▶ Passage shown
....................
[comp.sys.ibm.pc] Slow printing in 386/ix

johnl@esegue.uucp (John R. Levine) (09/01/89)

In article <2589@cbnewsc.ATT.COM> psfales@cbnewsc.ATT.COM (Peter Fales) writes:
>In article <1989Aug10.191352.8363@esegue.uucp>, johnl@esegue.uucp (John Levine) writes:
>> I am running 386/ix 2.0.2 on a 25MHz Intel clone, to which I have attached
>> an HP Deskjet printer with the usual parallel interface.  It works, but the
>> printer runs at a small fraction of the speed at which it runs when I'm
>> running DOS.
>I had an AT&T 6386 WGS with a Deskjet printer that worked fine under DOS,
>but ran terribly slowly (a few characters/second) when I started running 
>UNIX/386.  After much trial and error, the problem turned out that another
>card in the system, a network card that I hadn't even installed the driver
>for, was tied to the same interrupt as the parallel interface.  Once I
>pulled that card out the system, things started working fine.

Well, what do you know.  I have an ethernet card for which I haven't
installed the driver, the rest of the network being several hundred miles
away.  I moved it from interrupt 7 to interrupt 2, and now the printer works
fine.

I gather that there is some aspect of the 8259 interrupt controller chip so
that if an interrupt request comes and goes away, as happens with the
unlatched printer request line, the 8259 interrupts anyway on level 7.
(That was reputed to be the excuse for not latching the printer request so
they could avoid a 50 cent flip-flop on the card.)  Did the network card
make that fail, or is it more likely that having two devices on the same
interrupt line made the printer unable to request the interrupt in the first
place?  Perhaps someone with more 8259 combat experience would know.
....................
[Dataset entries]
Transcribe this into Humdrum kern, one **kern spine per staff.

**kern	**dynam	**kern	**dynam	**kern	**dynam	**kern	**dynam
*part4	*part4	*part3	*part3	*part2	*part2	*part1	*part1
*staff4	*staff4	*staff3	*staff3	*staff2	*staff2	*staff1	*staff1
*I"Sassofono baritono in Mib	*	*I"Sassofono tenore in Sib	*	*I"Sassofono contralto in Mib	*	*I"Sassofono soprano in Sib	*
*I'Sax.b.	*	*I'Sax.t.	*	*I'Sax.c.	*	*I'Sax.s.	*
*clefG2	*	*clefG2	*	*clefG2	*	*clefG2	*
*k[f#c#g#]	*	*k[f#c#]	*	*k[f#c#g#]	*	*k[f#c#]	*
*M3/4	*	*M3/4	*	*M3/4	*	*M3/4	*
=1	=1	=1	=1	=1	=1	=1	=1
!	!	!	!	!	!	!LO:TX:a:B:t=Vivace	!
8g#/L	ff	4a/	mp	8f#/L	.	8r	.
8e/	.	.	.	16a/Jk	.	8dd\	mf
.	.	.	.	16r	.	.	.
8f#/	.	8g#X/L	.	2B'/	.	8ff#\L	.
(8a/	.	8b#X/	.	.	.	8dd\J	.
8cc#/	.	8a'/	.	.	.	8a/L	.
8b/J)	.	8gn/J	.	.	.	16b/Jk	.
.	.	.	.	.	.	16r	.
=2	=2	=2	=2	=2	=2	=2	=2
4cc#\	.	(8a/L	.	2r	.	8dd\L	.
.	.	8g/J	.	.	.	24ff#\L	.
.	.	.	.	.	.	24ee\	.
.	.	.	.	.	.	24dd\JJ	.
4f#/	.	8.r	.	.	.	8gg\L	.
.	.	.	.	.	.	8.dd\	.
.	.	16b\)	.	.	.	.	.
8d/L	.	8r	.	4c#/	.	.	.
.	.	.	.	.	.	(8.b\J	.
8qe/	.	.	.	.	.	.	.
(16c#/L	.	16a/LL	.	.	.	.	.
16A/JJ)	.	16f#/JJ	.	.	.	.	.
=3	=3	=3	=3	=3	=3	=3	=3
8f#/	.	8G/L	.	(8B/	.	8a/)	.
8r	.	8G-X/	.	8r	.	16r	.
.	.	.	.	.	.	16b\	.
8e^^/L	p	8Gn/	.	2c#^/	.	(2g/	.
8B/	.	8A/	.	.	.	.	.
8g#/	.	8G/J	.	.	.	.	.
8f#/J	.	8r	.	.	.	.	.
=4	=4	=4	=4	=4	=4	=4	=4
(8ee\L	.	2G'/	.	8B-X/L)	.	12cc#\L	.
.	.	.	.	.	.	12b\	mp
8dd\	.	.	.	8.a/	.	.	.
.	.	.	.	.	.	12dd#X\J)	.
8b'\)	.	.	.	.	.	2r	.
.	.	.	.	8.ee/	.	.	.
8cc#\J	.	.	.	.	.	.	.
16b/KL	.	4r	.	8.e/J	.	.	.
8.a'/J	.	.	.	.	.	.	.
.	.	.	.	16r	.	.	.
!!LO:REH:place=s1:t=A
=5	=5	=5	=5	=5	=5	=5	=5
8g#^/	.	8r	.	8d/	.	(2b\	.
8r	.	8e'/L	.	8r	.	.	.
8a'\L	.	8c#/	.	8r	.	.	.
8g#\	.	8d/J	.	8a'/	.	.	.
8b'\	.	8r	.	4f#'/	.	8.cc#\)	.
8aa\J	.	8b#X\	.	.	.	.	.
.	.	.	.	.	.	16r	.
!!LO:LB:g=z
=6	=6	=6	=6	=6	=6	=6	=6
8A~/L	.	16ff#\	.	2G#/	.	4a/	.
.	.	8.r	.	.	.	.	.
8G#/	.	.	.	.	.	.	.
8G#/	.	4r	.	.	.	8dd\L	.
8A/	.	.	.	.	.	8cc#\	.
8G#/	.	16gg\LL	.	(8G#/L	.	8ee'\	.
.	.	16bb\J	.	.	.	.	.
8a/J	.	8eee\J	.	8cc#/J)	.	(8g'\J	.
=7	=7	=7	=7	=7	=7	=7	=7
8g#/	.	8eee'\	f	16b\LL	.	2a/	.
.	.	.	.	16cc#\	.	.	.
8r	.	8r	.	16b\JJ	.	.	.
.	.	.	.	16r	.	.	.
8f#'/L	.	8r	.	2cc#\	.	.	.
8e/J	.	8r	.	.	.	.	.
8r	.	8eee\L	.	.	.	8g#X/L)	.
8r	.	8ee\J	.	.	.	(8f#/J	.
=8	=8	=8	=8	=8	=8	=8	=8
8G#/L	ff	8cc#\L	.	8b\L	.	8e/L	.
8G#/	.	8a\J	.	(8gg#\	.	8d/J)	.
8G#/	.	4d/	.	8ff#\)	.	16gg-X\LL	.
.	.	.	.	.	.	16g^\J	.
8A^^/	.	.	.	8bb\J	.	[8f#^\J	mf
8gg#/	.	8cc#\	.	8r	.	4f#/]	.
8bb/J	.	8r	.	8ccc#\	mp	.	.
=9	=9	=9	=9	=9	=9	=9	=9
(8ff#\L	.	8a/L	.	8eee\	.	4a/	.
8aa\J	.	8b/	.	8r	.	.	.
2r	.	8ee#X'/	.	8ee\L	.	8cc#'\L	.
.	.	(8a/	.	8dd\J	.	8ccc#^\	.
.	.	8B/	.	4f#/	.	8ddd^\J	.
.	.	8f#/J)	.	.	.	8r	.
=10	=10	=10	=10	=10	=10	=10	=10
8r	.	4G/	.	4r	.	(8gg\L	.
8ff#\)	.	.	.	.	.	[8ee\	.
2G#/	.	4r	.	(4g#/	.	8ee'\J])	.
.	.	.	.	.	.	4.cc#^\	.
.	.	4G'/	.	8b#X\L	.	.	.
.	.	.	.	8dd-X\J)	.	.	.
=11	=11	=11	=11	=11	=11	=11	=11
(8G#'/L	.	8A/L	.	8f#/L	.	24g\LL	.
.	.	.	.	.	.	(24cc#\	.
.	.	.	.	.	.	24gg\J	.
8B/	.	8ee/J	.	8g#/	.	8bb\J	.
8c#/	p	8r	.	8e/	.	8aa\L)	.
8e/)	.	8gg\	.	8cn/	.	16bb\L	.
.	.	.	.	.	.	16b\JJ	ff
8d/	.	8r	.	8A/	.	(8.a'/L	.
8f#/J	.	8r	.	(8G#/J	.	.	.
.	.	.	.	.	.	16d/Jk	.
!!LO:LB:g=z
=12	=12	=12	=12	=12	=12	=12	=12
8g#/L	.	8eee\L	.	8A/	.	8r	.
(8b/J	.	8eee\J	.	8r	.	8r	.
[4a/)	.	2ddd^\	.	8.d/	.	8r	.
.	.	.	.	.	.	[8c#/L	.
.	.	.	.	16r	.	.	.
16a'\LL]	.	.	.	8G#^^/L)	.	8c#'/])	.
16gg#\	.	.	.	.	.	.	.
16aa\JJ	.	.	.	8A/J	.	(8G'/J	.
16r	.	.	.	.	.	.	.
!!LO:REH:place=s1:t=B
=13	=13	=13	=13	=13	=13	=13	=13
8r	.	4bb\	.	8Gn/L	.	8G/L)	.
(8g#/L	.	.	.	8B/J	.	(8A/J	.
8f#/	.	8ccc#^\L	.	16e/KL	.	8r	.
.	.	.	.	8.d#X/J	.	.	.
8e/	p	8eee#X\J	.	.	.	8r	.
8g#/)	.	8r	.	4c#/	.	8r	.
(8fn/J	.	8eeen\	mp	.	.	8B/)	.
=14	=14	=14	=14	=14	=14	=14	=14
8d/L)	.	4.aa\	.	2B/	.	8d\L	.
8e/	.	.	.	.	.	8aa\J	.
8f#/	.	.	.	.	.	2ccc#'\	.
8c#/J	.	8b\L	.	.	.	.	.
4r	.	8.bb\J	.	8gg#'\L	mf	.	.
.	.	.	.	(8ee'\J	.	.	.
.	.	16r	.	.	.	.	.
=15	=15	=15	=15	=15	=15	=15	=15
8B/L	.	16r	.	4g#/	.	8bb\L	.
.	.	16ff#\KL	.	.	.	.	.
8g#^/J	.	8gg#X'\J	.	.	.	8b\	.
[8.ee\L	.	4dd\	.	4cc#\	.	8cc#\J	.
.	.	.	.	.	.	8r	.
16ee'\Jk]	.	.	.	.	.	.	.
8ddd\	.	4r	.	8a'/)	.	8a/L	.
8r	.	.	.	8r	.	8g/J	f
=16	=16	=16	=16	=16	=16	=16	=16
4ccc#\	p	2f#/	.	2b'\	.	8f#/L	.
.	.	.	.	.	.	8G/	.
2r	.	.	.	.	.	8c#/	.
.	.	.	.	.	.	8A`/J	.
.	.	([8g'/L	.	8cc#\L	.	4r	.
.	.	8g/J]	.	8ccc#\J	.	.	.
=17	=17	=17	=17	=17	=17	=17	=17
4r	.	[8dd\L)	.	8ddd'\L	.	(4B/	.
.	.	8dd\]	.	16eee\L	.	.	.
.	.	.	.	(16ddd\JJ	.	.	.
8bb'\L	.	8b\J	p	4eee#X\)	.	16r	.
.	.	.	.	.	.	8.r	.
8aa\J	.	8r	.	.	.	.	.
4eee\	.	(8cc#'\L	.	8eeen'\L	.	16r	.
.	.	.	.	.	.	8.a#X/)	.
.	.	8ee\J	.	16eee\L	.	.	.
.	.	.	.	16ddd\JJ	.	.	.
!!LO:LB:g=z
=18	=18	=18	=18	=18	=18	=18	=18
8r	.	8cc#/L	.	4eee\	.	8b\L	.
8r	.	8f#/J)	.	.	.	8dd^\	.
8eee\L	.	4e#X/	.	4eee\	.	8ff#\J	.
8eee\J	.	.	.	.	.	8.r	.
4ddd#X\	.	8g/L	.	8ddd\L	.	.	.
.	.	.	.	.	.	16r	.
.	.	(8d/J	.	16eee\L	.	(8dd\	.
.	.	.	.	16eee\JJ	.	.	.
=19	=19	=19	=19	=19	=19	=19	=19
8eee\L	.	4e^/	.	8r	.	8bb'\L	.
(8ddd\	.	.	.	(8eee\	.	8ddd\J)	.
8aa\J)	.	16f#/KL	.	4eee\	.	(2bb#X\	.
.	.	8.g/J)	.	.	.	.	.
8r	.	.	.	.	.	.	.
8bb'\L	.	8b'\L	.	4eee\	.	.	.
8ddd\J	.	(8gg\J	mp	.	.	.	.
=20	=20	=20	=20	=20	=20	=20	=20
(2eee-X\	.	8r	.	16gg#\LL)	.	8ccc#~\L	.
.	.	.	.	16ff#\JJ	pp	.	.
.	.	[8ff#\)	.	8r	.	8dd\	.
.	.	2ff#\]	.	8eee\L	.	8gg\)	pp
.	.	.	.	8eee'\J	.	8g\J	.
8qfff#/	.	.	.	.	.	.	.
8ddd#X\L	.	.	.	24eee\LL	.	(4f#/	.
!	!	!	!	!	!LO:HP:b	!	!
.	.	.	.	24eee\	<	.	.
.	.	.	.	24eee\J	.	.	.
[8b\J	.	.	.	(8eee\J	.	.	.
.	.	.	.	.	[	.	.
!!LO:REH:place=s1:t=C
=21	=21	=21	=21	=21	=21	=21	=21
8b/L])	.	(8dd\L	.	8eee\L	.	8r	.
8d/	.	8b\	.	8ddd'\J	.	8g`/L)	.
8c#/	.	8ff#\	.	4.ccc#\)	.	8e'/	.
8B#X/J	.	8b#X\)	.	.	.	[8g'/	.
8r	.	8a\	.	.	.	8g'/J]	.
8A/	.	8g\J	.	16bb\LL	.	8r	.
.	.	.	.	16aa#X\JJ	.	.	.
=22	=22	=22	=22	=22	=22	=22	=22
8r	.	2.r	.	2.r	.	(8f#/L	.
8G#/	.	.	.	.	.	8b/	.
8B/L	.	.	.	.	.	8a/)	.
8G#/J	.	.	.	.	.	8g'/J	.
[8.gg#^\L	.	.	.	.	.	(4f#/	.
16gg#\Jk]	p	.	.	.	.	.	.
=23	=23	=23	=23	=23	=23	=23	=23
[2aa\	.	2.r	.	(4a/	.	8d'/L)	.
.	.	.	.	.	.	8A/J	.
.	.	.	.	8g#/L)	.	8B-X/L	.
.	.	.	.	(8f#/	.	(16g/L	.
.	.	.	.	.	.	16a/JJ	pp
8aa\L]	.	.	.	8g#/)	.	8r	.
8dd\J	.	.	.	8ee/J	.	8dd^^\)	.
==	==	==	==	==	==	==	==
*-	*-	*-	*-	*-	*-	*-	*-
....................
▶ Brief 1
In the Usenet post about slow printing under 386/ix, transcribe the part that opens with the words containing "I gather that" and closes with "on level 7.".
▶ Brief 2
Go on with the Usenet post about slow printing under 386/ix, starting after its last sentence.

▶ Exercise answer 1
I gather that there is some aspect of the 8259 interrupt controller chip so
that if an interrupt request comes and goes away, as happens with the
unlatched printer request line, the 8259 interrupts anyway on level 7.

▶ Exercise answer 2
-- 
John R. Levine, Segue Software, POB 349, Cambridge MA 02238, +1 617 492 3869
{ima|lotus}!esegue!johnl, johnl@ima.isc.com, Levine@YALE.something
Massachusetts has 64 licensed drivers who are over 100 years old.  -The Globe

kdg@nirvo.uucp (Kurt Gollhardt) (09/03/89)

In article <1989Sep1.004003.6311@esegue.uucp> johnl@esegue.UUCP (John Levine) writes:
>I gather that there is some aspect of the 8259 interrupt controller chip so
>that if an interrupt request comes and goes away, as happens with the
>unlatched printer request line, the 8259 interrupts anyway on level 7.
>(That was reputed to be the excuse for not latching the printer request so
>they could avoid a 50 cent flip-flop on the card.)  Did the network card
>make that fail, or is it more likely that having two devices on the same
>interrupt line made the printer unable to request the interrupt in the first
>place?  Perhaps someone with more 8259 combat experience would know.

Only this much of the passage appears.